Dataset entries:
..............................

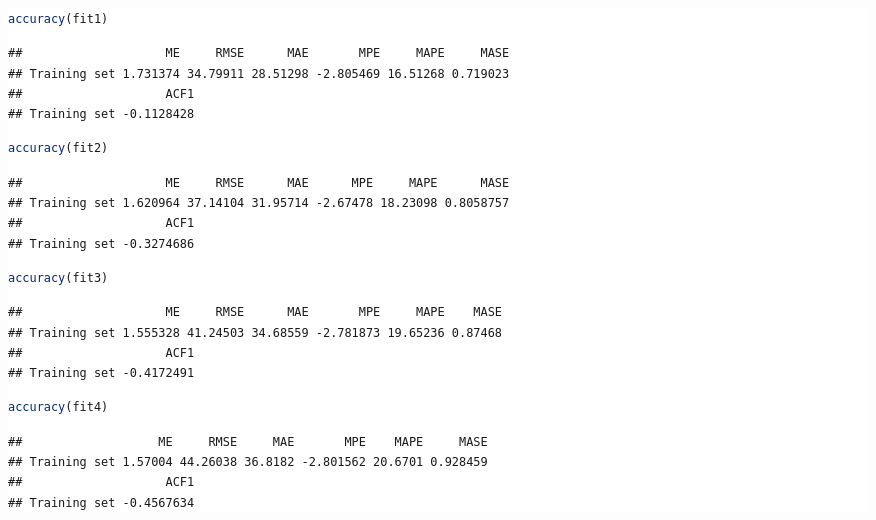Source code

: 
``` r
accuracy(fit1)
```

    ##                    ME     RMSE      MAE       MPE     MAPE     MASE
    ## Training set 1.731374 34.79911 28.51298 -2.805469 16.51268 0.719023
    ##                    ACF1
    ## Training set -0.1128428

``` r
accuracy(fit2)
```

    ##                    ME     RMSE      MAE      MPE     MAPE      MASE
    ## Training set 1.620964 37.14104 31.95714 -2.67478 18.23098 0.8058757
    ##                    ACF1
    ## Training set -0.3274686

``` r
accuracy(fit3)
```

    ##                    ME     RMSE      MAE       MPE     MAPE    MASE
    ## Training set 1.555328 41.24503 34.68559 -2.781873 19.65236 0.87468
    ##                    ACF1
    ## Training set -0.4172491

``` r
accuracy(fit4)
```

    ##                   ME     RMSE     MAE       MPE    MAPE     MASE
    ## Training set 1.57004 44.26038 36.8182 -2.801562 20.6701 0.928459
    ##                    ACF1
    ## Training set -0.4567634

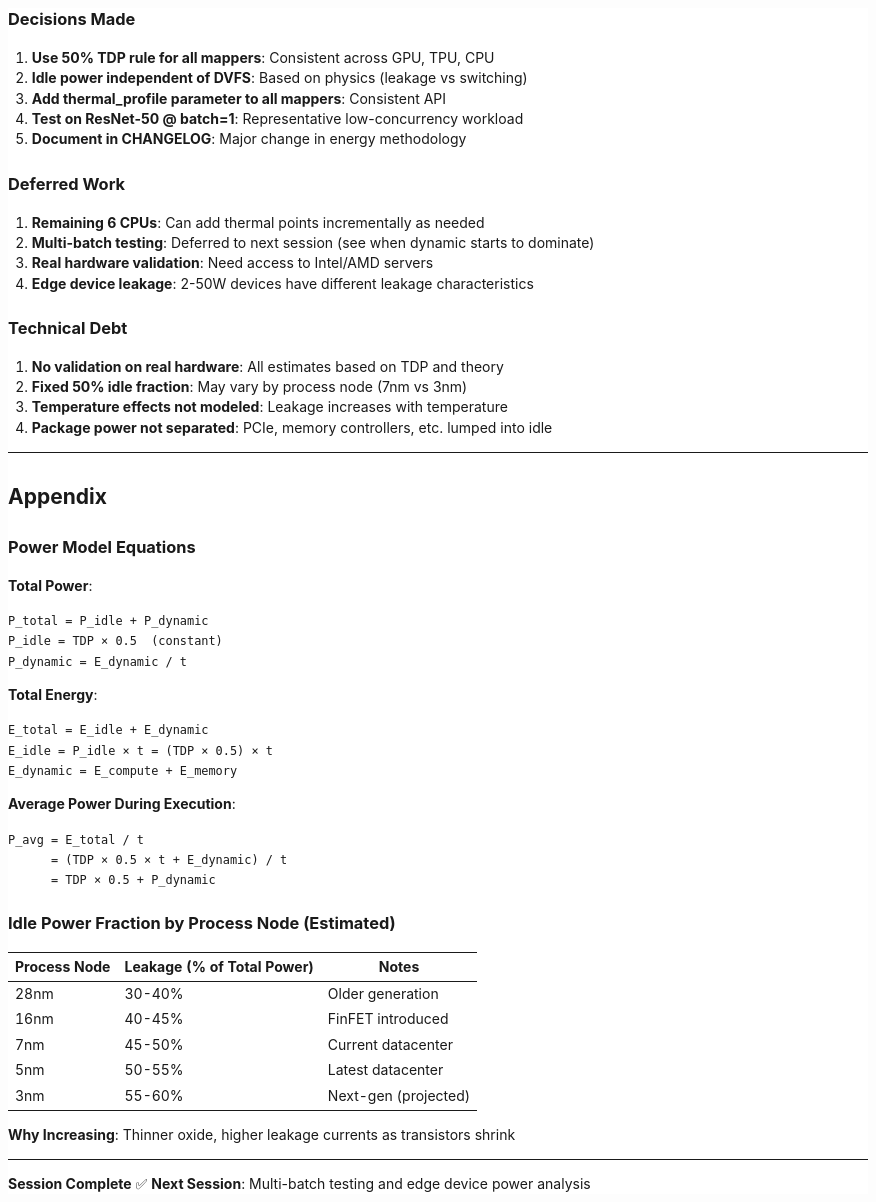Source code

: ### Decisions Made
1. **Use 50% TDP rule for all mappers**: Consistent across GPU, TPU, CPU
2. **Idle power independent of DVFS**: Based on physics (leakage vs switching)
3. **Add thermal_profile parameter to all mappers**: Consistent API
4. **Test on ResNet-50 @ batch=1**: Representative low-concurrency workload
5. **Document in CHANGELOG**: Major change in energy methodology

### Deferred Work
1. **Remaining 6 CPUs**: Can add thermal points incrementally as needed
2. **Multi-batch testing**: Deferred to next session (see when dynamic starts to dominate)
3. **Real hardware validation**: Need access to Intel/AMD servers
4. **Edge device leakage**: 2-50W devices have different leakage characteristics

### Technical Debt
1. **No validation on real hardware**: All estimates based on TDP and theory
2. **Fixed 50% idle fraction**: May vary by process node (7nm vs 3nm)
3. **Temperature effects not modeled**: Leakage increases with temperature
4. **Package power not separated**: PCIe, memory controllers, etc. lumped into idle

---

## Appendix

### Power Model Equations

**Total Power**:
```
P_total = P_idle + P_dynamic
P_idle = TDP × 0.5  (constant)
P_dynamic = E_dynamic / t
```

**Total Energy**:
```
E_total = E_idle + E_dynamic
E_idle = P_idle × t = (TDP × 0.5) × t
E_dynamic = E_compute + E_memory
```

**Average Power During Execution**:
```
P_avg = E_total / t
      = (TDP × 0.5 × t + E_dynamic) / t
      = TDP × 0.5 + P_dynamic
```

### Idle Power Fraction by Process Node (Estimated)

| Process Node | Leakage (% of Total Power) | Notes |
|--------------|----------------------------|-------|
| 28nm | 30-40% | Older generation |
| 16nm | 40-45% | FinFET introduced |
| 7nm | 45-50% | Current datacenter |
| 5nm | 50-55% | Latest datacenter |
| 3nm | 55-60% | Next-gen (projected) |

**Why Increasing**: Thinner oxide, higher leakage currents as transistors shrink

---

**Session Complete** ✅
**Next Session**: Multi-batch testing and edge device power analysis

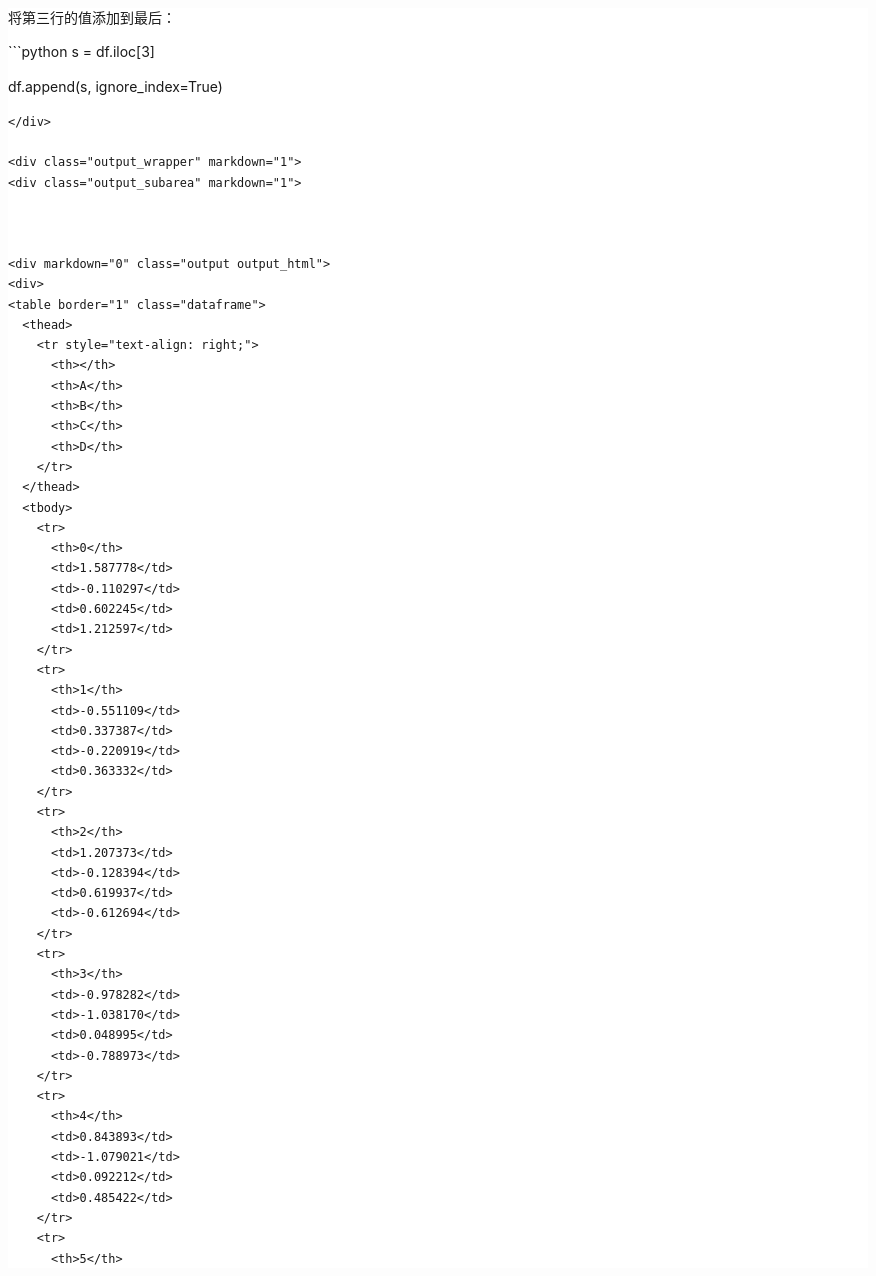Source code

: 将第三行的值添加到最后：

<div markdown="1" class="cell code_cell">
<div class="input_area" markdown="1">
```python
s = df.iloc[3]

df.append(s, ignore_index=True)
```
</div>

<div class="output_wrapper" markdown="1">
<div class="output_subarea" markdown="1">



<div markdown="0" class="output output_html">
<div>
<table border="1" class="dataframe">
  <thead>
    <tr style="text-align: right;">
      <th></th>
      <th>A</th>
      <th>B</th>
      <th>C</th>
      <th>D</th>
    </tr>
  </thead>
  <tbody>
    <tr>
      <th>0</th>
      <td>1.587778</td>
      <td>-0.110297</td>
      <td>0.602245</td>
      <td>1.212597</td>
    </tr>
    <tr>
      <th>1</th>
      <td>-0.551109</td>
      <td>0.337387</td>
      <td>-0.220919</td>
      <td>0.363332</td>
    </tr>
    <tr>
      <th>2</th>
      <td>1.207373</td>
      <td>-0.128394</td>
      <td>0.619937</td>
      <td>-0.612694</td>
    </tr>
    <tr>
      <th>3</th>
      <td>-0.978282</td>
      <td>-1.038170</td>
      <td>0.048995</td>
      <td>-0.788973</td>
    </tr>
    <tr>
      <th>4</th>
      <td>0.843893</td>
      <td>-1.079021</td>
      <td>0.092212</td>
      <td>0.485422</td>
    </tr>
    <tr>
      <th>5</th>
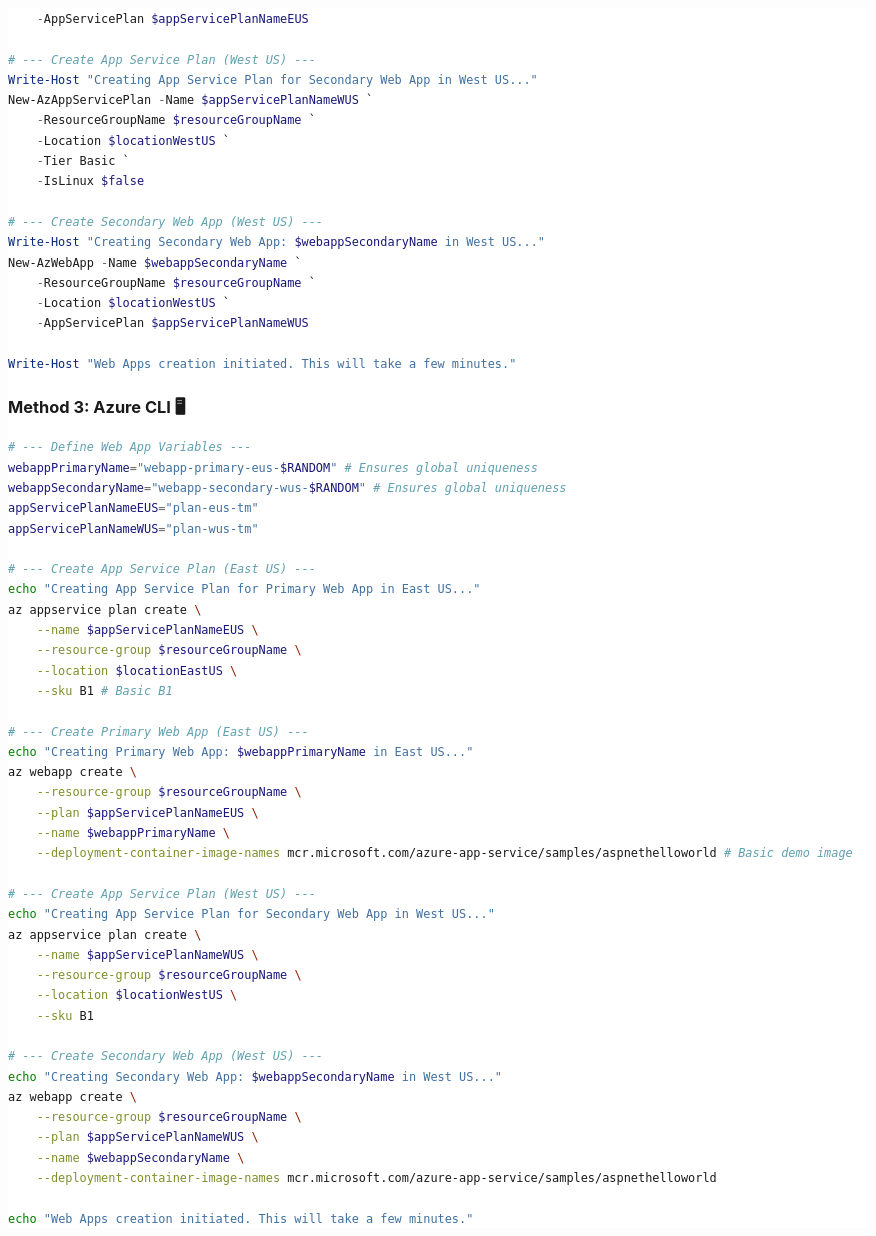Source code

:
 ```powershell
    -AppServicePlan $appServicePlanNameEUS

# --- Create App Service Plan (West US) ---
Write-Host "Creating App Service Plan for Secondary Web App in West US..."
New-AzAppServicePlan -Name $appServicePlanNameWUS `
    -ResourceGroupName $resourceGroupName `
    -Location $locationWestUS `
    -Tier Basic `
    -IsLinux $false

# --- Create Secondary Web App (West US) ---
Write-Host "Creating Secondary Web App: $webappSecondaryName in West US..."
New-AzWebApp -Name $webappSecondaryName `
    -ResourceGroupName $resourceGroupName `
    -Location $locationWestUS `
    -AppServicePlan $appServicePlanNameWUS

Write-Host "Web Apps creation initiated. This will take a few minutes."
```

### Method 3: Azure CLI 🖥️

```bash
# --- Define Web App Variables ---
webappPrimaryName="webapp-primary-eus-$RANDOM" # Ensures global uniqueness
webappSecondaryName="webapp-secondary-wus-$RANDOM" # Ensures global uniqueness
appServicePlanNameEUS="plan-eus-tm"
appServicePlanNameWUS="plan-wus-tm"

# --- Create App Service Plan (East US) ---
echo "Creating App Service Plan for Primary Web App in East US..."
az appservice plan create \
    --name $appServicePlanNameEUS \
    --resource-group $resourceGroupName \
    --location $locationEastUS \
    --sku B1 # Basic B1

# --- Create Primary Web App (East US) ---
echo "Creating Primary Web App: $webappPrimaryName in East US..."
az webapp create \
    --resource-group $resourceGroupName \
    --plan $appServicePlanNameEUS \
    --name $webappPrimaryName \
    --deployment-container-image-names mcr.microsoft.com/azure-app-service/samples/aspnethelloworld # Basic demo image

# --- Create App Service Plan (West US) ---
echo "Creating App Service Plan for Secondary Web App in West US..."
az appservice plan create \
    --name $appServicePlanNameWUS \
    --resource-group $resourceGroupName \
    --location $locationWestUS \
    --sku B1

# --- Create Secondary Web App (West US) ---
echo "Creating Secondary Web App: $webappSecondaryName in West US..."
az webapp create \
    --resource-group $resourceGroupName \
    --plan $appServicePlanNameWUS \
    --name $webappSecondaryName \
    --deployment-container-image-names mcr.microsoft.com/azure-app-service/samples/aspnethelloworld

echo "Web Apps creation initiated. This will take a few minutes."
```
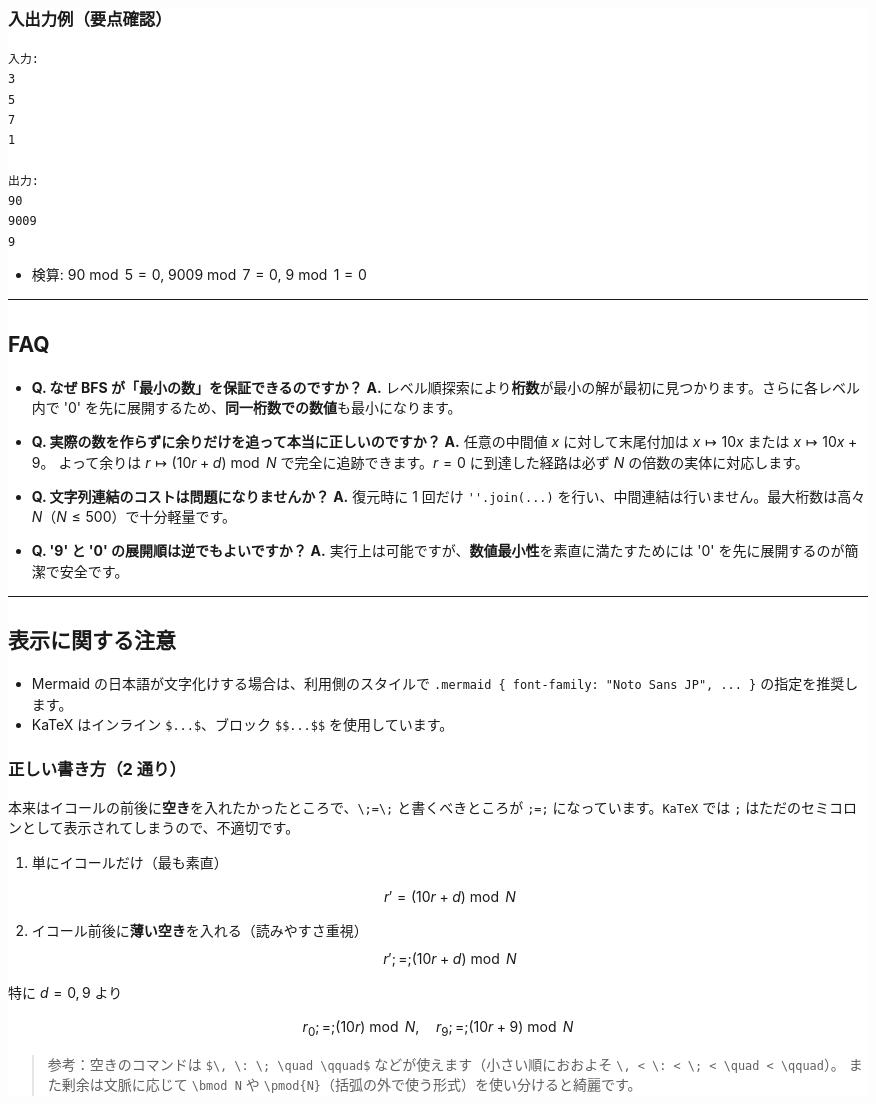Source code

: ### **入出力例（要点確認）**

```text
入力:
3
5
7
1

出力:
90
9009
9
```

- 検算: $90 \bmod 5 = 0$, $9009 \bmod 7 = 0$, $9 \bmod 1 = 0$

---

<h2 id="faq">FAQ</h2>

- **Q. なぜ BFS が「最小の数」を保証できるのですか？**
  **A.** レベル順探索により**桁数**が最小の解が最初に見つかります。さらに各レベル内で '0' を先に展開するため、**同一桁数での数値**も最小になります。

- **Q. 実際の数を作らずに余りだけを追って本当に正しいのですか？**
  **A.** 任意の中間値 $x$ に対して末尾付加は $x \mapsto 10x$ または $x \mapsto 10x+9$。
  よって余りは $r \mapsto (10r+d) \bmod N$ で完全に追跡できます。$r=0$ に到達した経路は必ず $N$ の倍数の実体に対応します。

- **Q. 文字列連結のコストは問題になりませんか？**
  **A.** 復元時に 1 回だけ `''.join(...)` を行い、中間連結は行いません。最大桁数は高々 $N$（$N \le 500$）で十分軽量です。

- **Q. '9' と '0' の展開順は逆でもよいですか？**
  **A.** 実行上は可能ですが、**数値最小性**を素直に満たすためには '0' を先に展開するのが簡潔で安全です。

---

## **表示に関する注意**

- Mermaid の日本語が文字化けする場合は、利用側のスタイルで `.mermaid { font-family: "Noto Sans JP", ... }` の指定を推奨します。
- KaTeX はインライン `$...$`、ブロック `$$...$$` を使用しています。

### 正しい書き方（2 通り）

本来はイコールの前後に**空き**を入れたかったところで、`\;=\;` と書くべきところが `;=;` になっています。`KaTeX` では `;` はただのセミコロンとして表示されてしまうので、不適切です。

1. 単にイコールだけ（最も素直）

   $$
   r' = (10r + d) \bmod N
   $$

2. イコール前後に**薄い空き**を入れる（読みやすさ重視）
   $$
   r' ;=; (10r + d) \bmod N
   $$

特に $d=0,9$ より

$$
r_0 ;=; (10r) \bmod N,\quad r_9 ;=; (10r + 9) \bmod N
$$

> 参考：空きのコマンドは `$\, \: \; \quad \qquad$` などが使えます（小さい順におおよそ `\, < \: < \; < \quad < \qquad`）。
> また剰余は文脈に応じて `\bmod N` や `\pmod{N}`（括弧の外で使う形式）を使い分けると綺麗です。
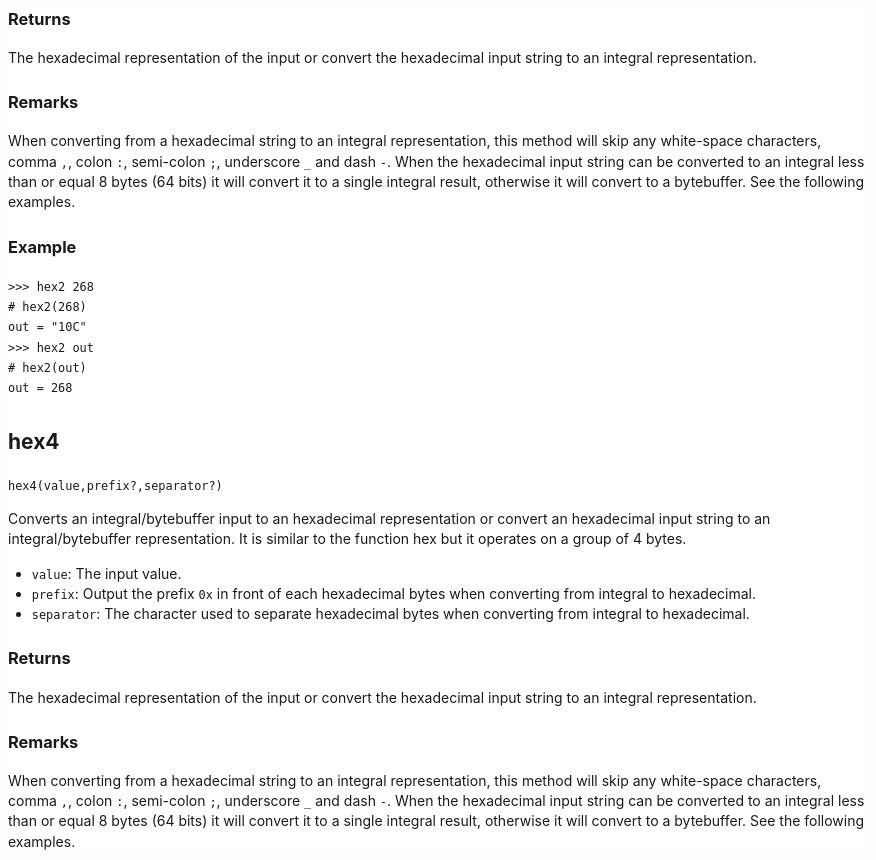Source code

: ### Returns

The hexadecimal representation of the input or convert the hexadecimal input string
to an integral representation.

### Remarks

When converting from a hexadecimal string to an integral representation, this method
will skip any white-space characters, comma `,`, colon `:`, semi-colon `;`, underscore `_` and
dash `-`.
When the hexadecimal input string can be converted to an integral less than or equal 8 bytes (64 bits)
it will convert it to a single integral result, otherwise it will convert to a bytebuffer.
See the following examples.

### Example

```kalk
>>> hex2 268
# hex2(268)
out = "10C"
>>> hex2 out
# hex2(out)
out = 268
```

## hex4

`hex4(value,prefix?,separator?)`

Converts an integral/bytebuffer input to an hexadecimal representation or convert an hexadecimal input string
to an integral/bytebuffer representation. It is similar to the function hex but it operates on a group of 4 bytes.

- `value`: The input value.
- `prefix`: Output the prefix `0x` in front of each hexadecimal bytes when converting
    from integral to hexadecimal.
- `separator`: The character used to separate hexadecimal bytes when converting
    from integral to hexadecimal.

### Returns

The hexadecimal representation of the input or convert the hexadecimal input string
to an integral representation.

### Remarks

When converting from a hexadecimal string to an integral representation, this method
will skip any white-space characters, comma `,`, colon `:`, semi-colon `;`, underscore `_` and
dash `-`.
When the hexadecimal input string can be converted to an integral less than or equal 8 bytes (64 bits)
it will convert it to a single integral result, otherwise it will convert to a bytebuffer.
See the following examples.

..............................

§ **Task requirements**
All lines above that include the word "Multi" must be copied into the answer.

§ **Exercise solution**
2. **Multi-batch testing**: Deferred to next session (see when dynamic starts to dominate)
**Next Session**: Multi-batch testing and edge device power analysis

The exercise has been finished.